Google Staples. 6 miles from this hotel I can buy a power adapter and charge the laptop in the car using the inverter, which ironically I DID remember to pack, for this very purpose. I will write off the expense as a lesson in staying calm and thinking straight in the face of unhelpful jobsworth bleeps that are apparently placed in my path for the sole purpose of giving fate something to laugh at. And I will always remember that Nikki, my bride and best friend, computer repair specialist extraordinaire (I’m in Quebec, let’s use French!) is the clever tech that told me that Staples sold laptop adapters.

After that, the rest was easy. Don’t sweat the small stuff. And hey, it’s pretty much all small stuff.

Gotta love rentals

Setting off for the big road trip to Nova Scotia and PEI, to find the cigarette lighters in the vehicle don’t work. No big deal if you don’t smoke, eh? Well yes, it’s a big deal if you have two iPhones, two tablets and a laptop, a DSLR camera and assorted other electronics to charge while traveling.

This rental company didn’t have a vehicle ready when we went to pick it up and we had to wait an hour and a half while one was ferried from another location, so I had low expectations when I called to ask for help. “We got no cars today. Thank you please”, was not what I wanted to hear. I finally lost it and used some colorful language when he went on to tell me, in all seriousness, that I could drive over to the Niagara Falls branch and ask them if they had any cars.

I explained this was far from an ideal solution. He said we could go to the branch at Toronto airport. “They got lots cars there. Just swap.’ In the absence of a viable alternative I said we could do this as it was in our way, though the thought if the time we would waste as well as the messing around transferring everything from one car to another made me even more upset. Time, I thought, for Plan B.

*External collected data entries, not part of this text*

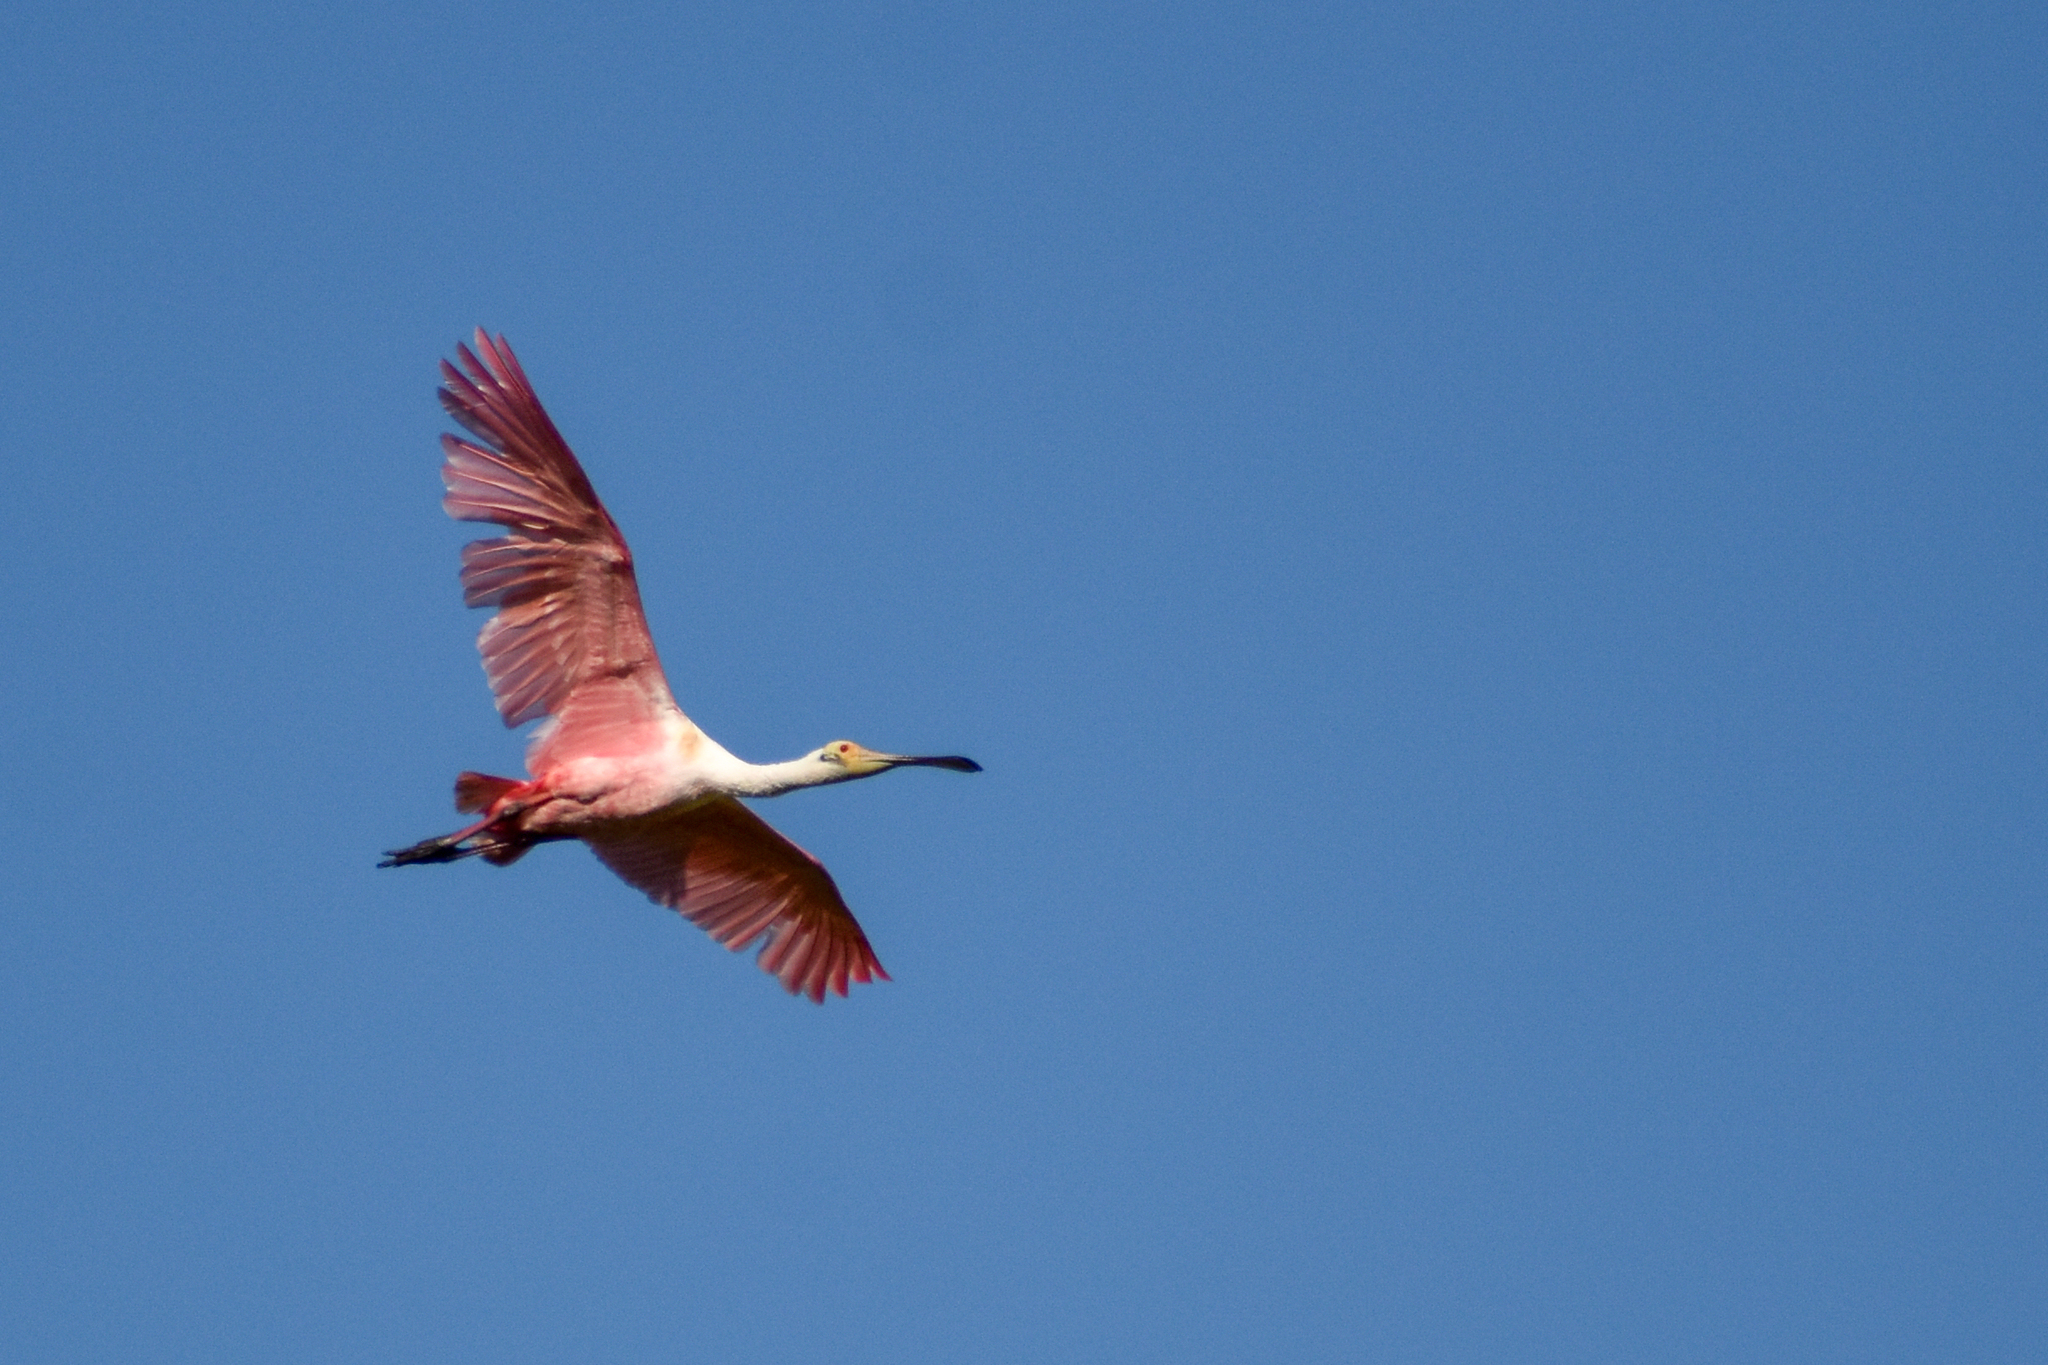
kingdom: Animalia
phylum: Chordata
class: Aves
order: Pelecaniformes
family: Threskiornithidae
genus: Platalea
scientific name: Platalea ajaja
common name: Roseate spoonbill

I called the local garage, Tamburri’s, and asked if they could take a look at the fuses. No problem. Bring it over. Ten minutes later we had a new fuse and fully operational cigarette lighters front and back. Off we go. Best $20 tip I ever happily gave. Middle of nowhere, here we come.

Ready to rock and roll

Well, in three hours I finish work. Tomorrow I get a haircut, buy shoes and make a few phone calls. The day after that I get married. Quite looking forward to it.
Ceremony at the Butterfly Conservatory in Niagara Falls, then on to the Skylon Tower for the reception. Niagara Falls by night with floodlights. Should be quite an evening.